Ando muito de carro, consequentemente fico muito tempo no engarrafamento. E como muita gente, uso o modo mais fácil de me distrair, o velho e bom rádio. Há algum tempo, lembro de uma discussão entre os futurólogos de que o rádio estaria com os dias contados. Que nada. Está aí, mais forte do que nunca.
Recentemente, no segundo dia do Futurecom 2008, o jornalista Ricardo Boechat que mediava o principal painel do dia, abriu uma aspas entre as falas dos executivos de telecom para comentar exatamente isso. “Tenho 40 anos de jornalismo em televisão e jornal, há apenas 5 estou no rádio. Preciso dizer: a repercussão que tenho no rádio é impressionante, nunca vi nada igual. A interatividade e o alcance não podem se comparar às outras mídias”, disse.
Esse alcance tem inserido o rádio nas estratégias de marketing das empresas com uma certa posição de destaque. E não apenas como um megafone de seus spots comerciais. Ele virouo próprio meio. O que dizer das rádios Mitsubishi, Sul América e Oi, que operam na FM de São Paulo? Ainda é cedo dizer se será uma tendência, mas chama a atenção nas três a qualidade da programação, a escolha do repertório bem em linha com o posicionamento de cada uma.
É bom lembrar que vivemos um momento difícil para quem trabalha com marketing. Somos multitarefa, sempre conectados e cada vez mais desconfiados das mensagens publicitárias. Mas aqui nesse caso, nós estamos atentos. Incluo ainda outra vantagem do rádio. Os celulares viraram o “antigo radinho de pilha”. Cada vez mais pessoas vão trabalhar de ônibus ou metrô ouvindo rádio em seus celulares.
No caso da SulAmérica, sua estação de rádio, perto de completar dois anos, está inserida na estratégia de relacionamento. Objetivo? Oferecer um serviço, ser lembrada pelos donos de veículos e aumentar a participação no mercado de seguro de automóvel. Totalmente dedicada à cobertura do trânsito durante 24 horas, a rádio recebeu um investimento de R$ 30 milhões. De acordo com o presidente Patrick de Larragoiti Lucas, a rádio vem reforçar a vontade da empresa de crescer. “Temos uma participação de 10% no mercado de automóveis em São Paulo, com uma frota de 380 mil veículos segurados. Nossa meta é estar entre as líderes nos próximos cinco anos”, afirmou.
A rádio Mitsubishi traduz o espírito de liberdade, símbolo da marca. Une os temas aventura e emoção, com música e conteúdo. Os programas foram batizados em homenagem aos veículos da marca, como o Pajero Full in the Morning, programa de noticias e música da manhã, e o Outlander Live, programa musical apenas com versões ao vivo, entre outros.
O projeto, desenvolvido pela Agência África, é uma parceria da marca com o Grupo Bandeirantes e conta com nomes de expressão nesse meio em que a marca atua: o jornalista Fernando Solano, fala de esportes de aventura, o jornalista Celso Miranda traz o mundo do automobilismo, o piloto Guilherme Spinelli analisa as provas de ralis, Caco Alzugaray comenta sobre as corridas de aventura, a atleta Marina Verdini conversa sobre mountain-bike, e o velejador André Fonseca, o “Bochecha”, analisa os esportes náuticos. Tudo a ver.
Já a rádio Oi FM – também presente em Ribeirão Preto e Santos - traz o mote do “diferente”. Apresenta playlist com inspiração nas “free radios”, explorando a pluralidade, com diversos gêneros e tendências musicais; o conceito autoral e o apoio aos novos talentos da música.

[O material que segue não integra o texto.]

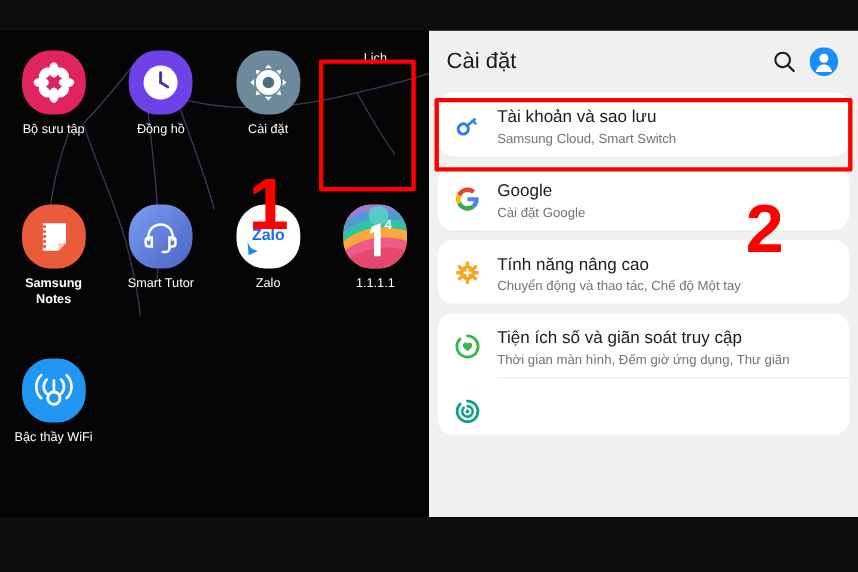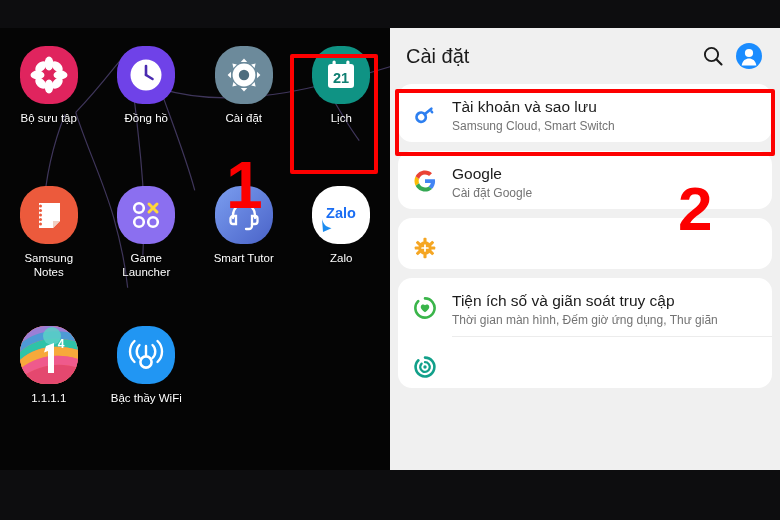"21" div.ic { html: <div> <svg> <rect></rect> <rect></rect> <rect></rect> <text>21</text> </svg> </div> -> none }
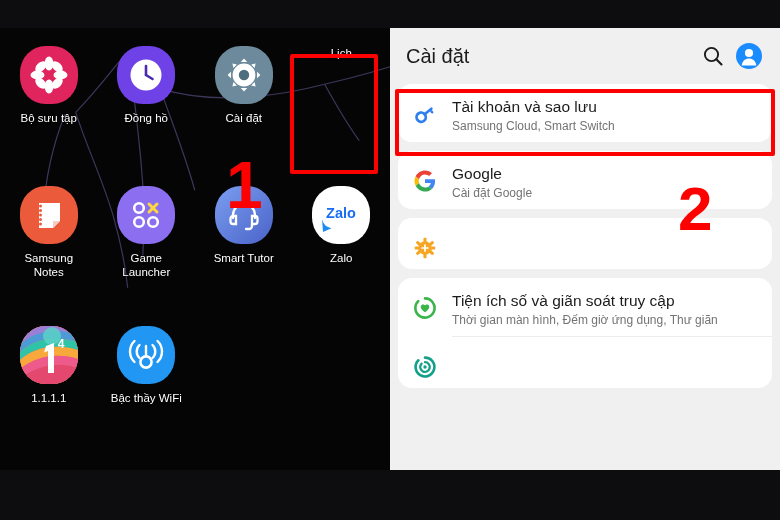"Tính năng nâng cao" div.rtext { html: none -> <div> <div>Tính năng nâng cao</div> <div>Chuyển động và thao tác, Chế độ Một tay</div> </div> }
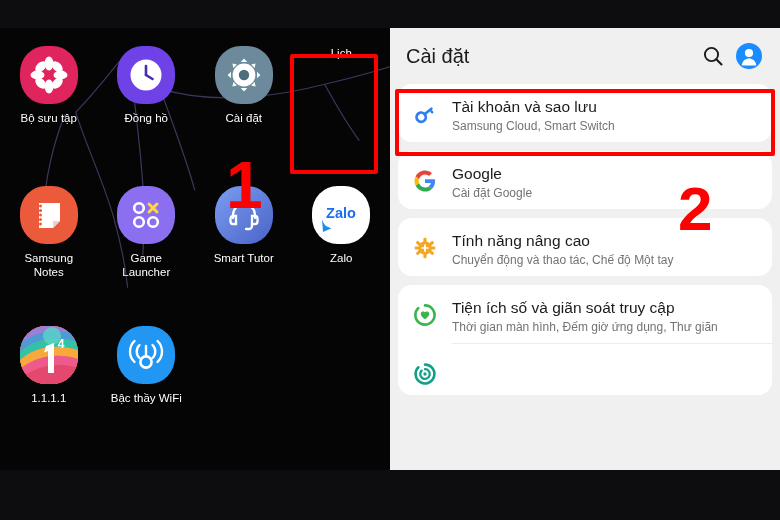"Samsung" div.lbl { font-weight: none -> bold }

A Oi foi pioneira na adoção de estratégias de marketing por conteúdo ao lançar a Oi FM em janeiro de 2005. Ao apresentar sua rádio, antes mesmo do início de sua operação móvel nestas cidades, a companhia reforça entre o público do Estado sua estratégia de marketing associada ao estilo de vida.
O diretor de Mídia e Conteúdo da empresa, José Luís Volpini, explica que “a Oi FM faz parte da estratégia de distribuição de conteúdo da companhia, focada em levar ao público uma programação orientada pelos conceitos de ousadia e inovação da Oi. A chegada a Ribeirão Preto, uma das maiores e mais representativas cidades de São Paulo, marca a entrada da Oi no mercado de grande visibilidade e potencial como interior paulista”, completa.
As três têm em comum um grande mérito: conseguem, através do rádio, associar sua imagem de empresa a um estilo de vida. E o melhor: a audiência está prestando atenção.